4- Les personnes qui prônent une mort naturelle pour ponctuer ces vies artificielles devraient nous faire part de leur méthode. Ladite mort naturelle, lorsqu’elle frappe à notre porte, sous la forme d’un cancer ou autre, nous n’en voulons pas, nous ne la laissons pas faire son œuvre naturelle, nous courons vite chez le cancérologue le plus réputé pour contrecarrer « Dame nature » et défier la mort naturelle. Le principe fondateur de notre société : « Tu ne tueras point ! », est abusivement et éhontément argué pour fermer la porte à tout débat. La compassion n’est pas « un homicide volontaire » ! C’est l’institution (c’est-à-dire l’homme) qui, en décidant que la mort n’est pas autorisée, se substitue à Dieu et condamne à des doubles peines : celle de ne plus pouvoir vivre et celle de ne pas avoir le droit de mourir. 5- L’évocation constante de la protection des plus fragiles et des plus vulnérables est bien compréhensible mais si une aide active était instaurée, autorisée, elle ne serait pas pour autant préconisée. L’avortement est légal en France, ce n’est pas pour autant que les femmes enceintes se voient proposer cette stupéfiante indication.

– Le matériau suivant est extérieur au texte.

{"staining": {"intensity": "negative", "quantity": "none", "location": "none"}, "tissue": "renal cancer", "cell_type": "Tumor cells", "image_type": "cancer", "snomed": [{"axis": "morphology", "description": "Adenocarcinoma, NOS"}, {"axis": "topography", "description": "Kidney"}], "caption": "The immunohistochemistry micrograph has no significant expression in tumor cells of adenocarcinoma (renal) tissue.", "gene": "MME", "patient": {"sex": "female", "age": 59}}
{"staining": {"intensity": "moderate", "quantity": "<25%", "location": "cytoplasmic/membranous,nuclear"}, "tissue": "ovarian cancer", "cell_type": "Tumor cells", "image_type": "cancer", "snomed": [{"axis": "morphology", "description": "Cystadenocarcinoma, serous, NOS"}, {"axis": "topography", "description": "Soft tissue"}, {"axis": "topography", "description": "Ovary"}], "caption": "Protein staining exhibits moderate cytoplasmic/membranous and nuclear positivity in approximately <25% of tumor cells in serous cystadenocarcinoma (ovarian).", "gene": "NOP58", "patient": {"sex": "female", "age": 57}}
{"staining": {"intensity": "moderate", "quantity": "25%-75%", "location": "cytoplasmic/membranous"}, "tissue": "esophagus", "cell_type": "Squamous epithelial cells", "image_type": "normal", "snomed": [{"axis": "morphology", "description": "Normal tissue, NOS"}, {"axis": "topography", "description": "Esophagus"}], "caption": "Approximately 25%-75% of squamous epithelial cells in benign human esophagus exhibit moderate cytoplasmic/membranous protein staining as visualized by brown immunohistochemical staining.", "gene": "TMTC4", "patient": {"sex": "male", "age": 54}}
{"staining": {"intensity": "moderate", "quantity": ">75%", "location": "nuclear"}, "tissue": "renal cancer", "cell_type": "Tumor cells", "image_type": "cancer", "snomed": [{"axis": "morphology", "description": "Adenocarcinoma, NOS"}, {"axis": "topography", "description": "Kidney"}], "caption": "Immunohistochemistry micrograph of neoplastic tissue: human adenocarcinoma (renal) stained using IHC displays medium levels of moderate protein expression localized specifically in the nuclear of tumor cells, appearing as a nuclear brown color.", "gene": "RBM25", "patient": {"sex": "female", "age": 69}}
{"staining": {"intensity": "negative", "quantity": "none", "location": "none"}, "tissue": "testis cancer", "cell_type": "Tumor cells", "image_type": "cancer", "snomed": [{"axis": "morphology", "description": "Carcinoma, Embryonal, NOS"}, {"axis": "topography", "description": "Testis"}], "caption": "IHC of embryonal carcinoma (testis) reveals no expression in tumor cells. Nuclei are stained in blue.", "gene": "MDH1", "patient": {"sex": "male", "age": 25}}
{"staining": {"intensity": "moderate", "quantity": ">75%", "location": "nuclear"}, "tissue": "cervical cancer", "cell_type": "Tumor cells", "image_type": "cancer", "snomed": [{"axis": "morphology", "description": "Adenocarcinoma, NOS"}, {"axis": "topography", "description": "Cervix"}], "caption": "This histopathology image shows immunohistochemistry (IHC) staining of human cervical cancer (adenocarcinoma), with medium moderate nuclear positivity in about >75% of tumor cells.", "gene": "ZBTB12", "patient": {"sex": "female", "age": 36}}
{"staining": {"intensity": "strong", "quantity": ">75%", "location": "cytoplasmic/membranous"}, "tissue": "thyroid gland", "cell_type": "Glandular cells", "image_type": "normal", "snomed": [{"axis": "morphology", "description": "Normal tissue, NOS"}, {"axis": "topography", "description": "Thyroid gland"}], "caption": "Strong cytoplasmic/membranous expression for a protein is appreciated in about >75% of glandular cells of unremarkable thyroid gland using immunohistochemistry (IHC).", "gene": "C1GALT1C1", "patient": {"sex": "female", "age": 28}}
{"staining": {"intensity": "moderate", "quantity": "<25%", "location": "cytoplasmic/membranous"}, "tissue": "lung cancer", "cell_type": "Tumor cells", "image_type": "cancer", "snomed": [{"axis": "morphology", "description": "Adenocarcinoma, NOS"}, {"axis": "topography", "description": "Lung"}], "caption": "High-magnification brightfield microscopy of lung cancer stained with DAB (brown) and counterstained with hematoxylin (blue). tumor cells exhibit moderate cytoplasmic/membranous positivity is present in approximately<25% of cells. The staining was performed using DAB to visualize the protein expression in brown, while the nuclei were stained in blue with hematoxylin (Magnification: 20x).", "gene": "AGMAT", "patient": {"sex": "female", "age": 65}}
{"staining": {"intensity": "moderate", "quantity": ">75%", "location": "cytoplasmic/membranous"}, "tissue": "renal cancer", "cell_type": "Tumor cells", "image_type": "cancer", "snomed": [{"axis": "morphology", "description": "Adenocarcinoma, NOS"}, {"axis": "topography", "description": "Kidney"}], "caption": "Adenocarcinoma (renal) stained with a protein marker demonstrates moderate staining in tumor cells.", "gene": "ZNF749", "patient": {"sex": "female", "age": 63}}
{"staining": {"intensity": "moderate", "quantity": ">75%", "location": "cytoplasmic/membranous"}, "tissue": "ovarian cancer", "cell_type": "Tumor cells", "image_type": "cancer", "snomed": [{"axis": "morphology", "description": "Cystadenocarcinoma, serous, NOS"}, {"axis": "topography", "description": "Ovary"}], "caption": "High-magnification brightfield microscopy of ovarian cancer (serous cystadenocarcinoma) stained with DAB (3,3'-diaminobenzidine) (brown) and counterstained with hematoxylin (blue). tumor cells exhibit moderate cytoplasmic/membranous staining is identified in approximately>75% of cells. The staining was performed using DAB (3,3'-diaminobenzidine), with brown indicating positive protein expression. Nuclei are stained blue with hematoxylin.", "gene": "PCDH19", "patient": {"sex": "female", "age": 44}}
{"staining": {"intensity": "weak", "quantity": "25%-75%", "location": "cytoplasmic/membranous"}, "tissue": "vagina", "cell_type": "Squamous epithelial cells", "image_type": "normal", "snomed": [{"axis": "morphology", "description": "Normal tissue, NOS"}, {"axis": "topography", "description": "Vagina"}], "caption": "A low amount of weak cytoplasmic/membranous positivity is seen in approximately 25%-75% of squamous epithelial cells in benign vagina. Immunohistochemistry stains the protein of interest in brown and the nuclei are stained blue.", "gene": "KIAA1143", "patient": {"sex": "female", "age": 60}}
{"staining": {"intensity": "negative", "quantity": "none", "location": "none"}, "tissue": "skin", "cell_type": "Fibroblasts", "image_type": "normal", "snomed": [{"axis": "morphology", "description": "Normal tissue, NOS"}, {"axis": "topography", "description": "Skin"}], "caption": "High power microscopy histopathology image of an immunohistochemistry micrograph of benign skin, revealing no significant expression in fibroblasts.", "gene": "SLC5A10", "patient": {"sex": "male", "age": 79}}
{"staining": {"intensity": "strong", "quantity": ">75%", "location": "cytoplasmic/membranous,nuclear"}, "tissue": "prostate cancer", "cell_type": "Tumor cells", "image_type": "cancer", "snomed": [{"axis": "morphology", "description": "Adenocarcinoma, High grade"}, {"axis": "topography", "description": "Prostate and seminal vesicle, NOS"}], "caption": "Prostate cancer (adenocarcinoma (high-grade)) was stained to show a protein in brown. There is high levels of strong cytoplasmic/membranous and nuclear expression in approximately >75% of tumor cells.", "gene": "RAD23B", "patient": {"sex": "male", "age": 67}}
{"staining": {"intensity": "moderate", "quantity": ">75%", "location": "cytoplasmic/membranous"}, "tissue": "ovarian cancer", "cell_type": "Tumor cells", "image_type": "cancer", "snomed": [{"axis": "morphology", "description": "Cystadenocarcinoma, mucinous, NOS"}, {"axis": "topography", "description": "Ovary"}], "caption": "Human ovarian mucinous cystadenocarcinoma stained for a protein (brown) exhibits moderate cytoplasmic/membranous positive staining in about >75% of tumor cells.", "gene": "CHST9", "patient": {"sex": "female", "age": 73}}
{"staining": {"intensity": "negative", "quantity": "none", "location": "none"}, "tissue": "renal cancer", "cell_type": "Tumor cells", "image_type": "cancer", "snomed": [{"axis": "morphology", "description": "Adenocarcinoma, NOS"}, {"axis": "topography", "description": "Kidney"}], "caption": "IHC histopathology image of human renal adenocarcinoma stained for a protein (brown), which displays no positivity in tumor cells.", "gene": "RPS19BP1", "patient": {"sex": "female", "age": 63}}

6- La frontière si ténue entre le licite (loi Léonetti) et l’illicite (l’euthanasie) engendre des drames qui défraient régulièrement la chronique.
Les principaux concernés, les malades qui sont en phase terminale de maladies incurables, submergés de douleurs réfractaires, ne reçoivent aucun écho à leur demande d’aide active à mourir. La société savante objecte que :
Leur demande de mort ne serait en fait que l’expression d’une profonde solitude. Ainsi disqualifiés d’office, on nie leurs souffrances insupportables.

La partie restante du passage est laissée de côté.